Pump.fun has become the dominant launchpad for meme coins and community tokens on Solana. By the end of 2025, over 7 million tokens had been created on the platform, with daily launches regularly exceeding 30,000 tokens. It processes more token deployments than any other launchpad in crypto, making it both the easiest place to launch and one of the most competitive environments to stand out in.

The platform works through a bonding curve mechanism. When a token is created on Pump.fun, it does not start with a traditional liquidity pool. Instead, the token's price is determined by a mathematical curve: as more people buy, the price increases along a predictable trajectory. Each buy pushes the price higher, and each sell brings it back down. The bonding curve holds all purchased tokens and the SOL used to buy them in an on-chain contract.

The bonding curve has a hard cap of approximately 85 SOL in cumulative buy volume. Once this threshold is reached, the bonding curve "completes" — the token graduates from Pump.fun and the accumulated liquidity is deposited into a decentralized exchange pool. Historically, this meant a Raydium pool. Since March 2025, Pump.fun has migrated completed tokens to its own DEX, PumpSwap, though some tokens still route to Raydium depending on the configuration.

For token creators, the critical challenge is not launching — that part is trivial. The challenge is gaining visibility among the tens of thousands of tokens that launch every day. This is where understanding the Pump.fun trending system and the King of the Hill algorithm becomes essential.

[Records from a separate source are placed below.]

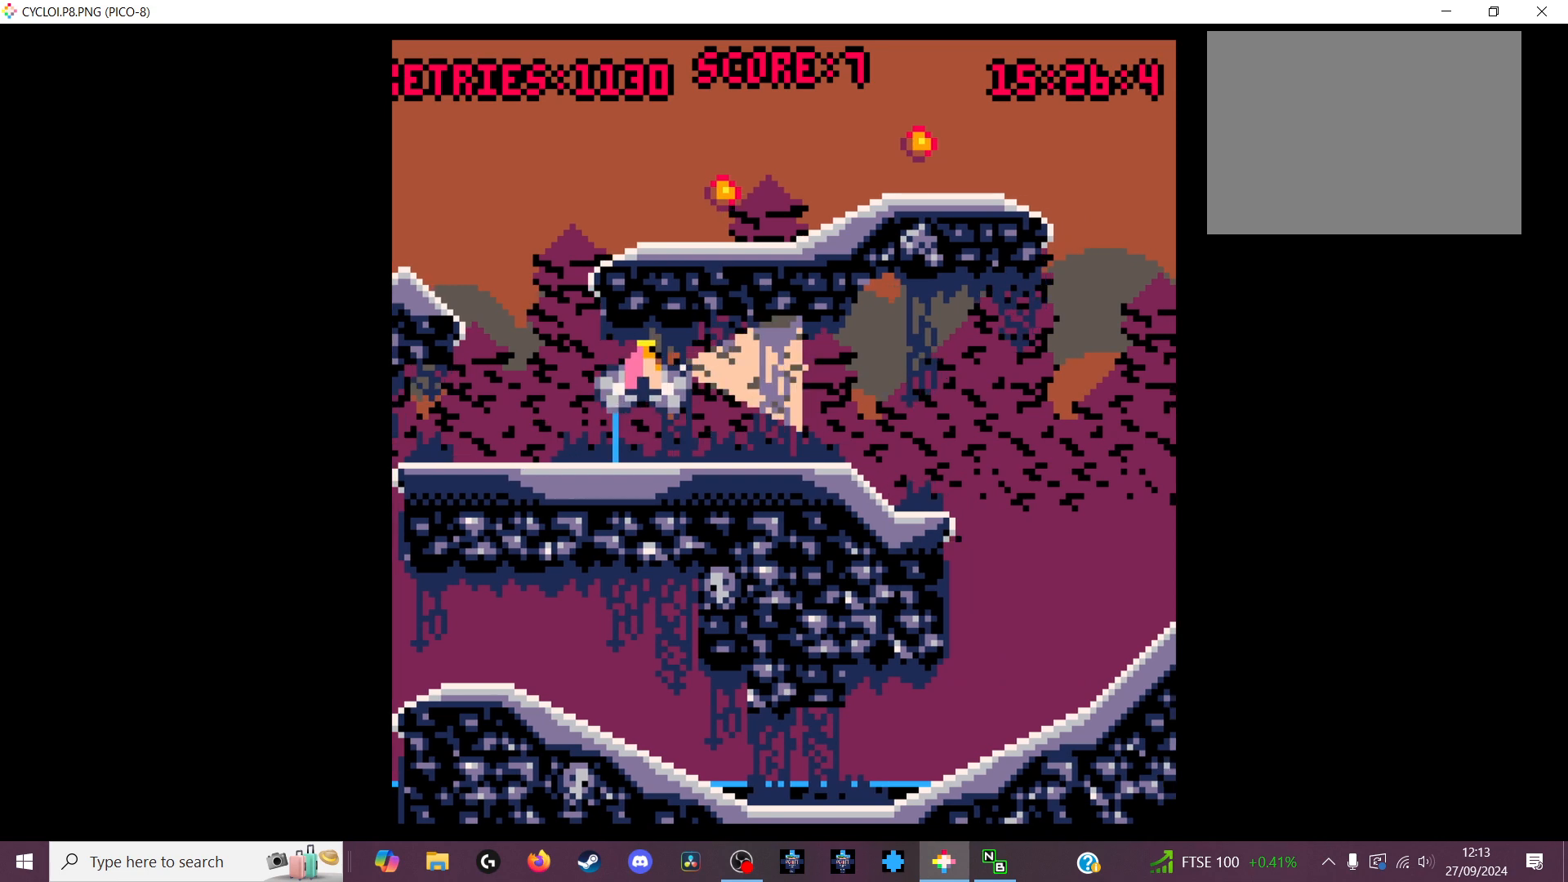
{"keys": [], "events": []}
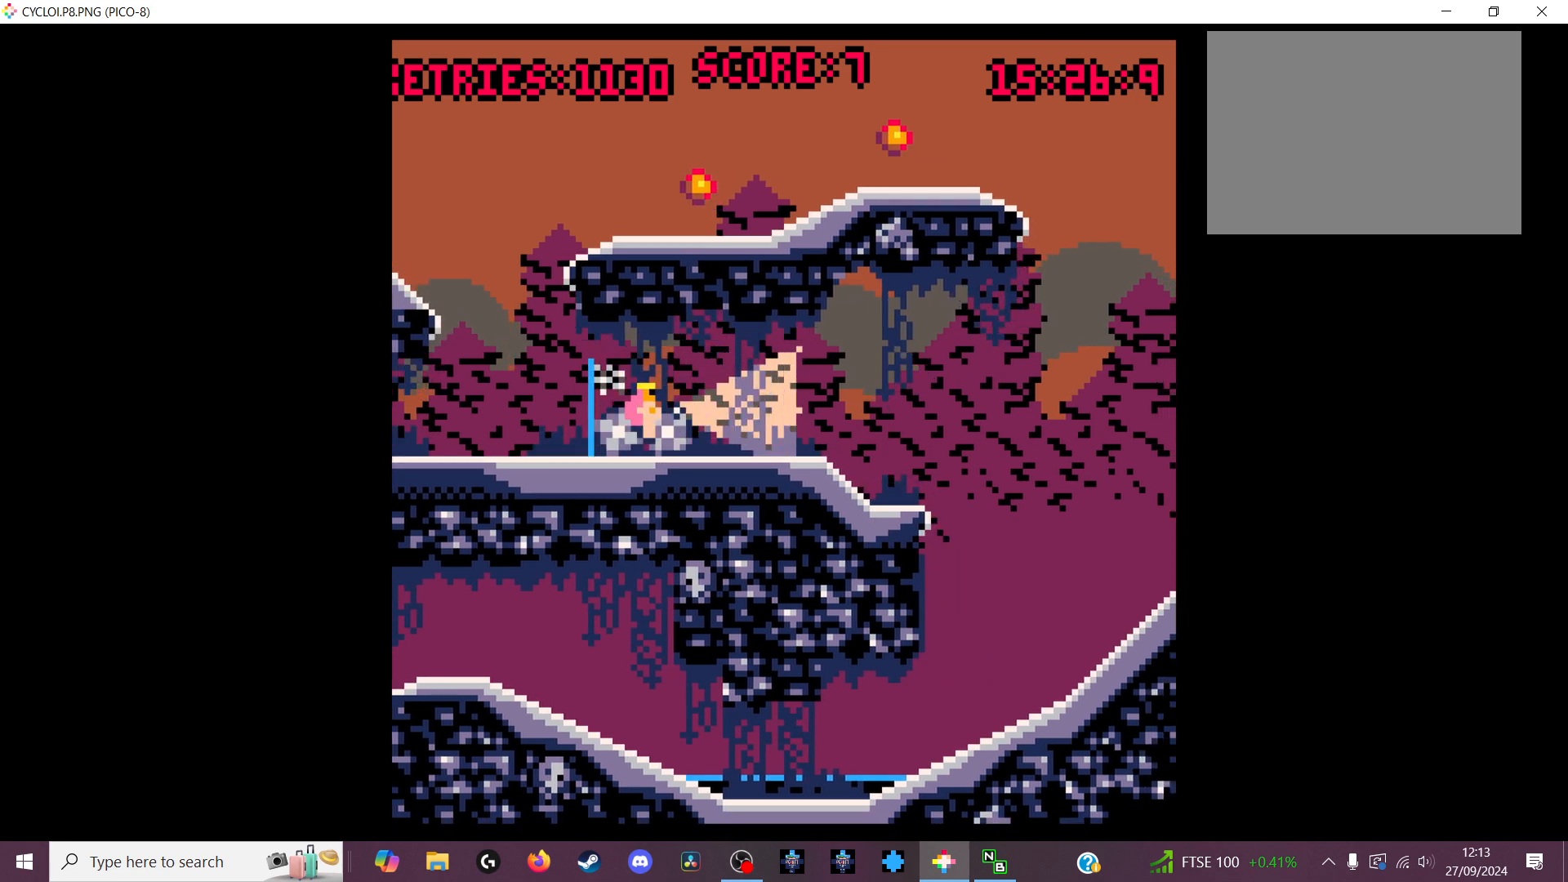
{"keys": [], "events": [[200, "z", "down"], [233, "z", "up"]]}
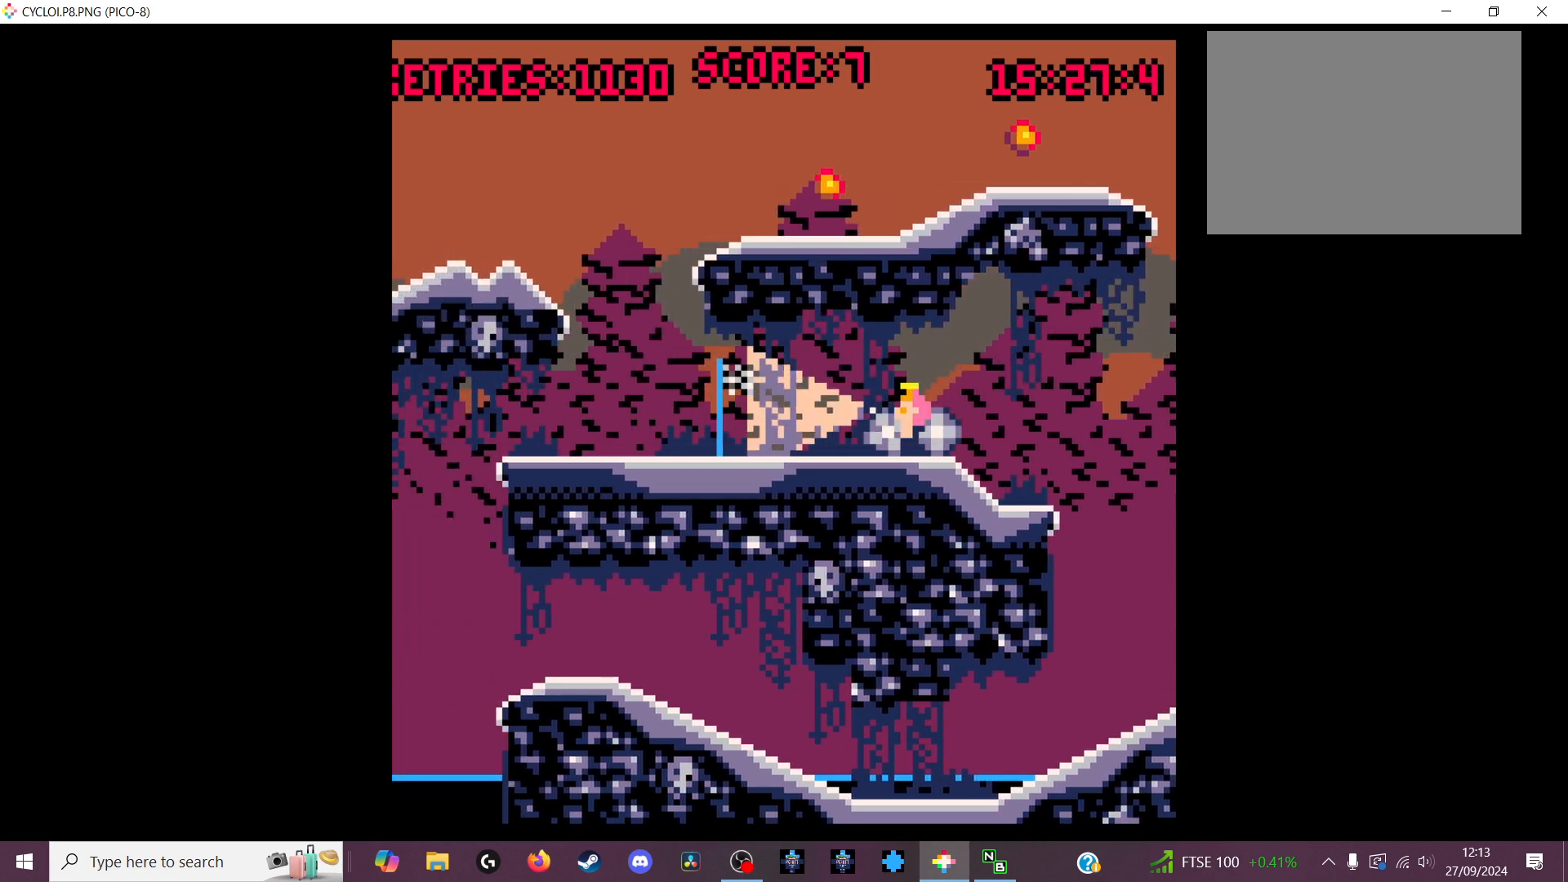
{"keys": [], "events": []}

The Pump.fun homepage is the single most important discovery surface for new Solana tokens. Traders visit the homepage to find new opportunities, and the tokens featured in the top sections receive the overwhelming majority of attention. A token that never reaches the homepage will almost certainly fail to attract organic buyers beyond its initial community.

Pump.fun uses a King of the Hill algorithm to determine which tokens appear prominently on the homepage. The algorithm ranks tokens based on a combination of recent buy volume, market cap growth velocity, unique holder count, and transaction frequency during the bonding curve phase. Tokens that demonstrate rapid organic-looking growth get featured at the top of the page.

The King of the Hill section is the most coveted real estate on Pump.fun. It occupies the top of the homepage and showcases a small number of tokens that are generating the most activity at any given moment. Being featured in King of the Hill can drive hundreds of new buyers to your token within hours, creating a snowball effect where visibility drives buying, buying drives more visibility, and the token quickly progresses toward bonding curve completion.

Ranking Factors

While Pump.fun does not publish its exact algorithm, extensive observation of trending patterns across thousands of tokens reveals the primary ranking signals.

Recent buy volume is the most heavily weighted factor. The algorithm appears to use a time-decayed window, giving more weight to buys in the last 1-2 hours than to buys from 6-12 hours ago. This means a burst of buying activity can push a token into King of the Hill relatively quickly, but sustaining the position requires ongoing volume.

Market cap growth velocity matters more than absolute market cap. A token that goes from $5,000 to $20,000 market cap in 30 minutes will rank higher than a token sitting stably at $50,000. The algorithm rewards momentum and rapid growth trajectories.

Unique holder count is a critical signal. Pump.fun tracks how many distinct wallets hold the token. A token with 200 unique holders at a $10,000 market cap will rank higher than one with 15 holders at the same market cap. This metric is specifically designed to reward broad distribution and penalize tokens where a small number of wallets hold most of the supply.

Transaction frequency — the number of individual buy and sell transactions per hour — serves as a secondary signal. Higher transaction counts suggest active interest from multiple participants. A token with 50 transactions in the last hour ranks higher than one with 5 transactions of the same total value.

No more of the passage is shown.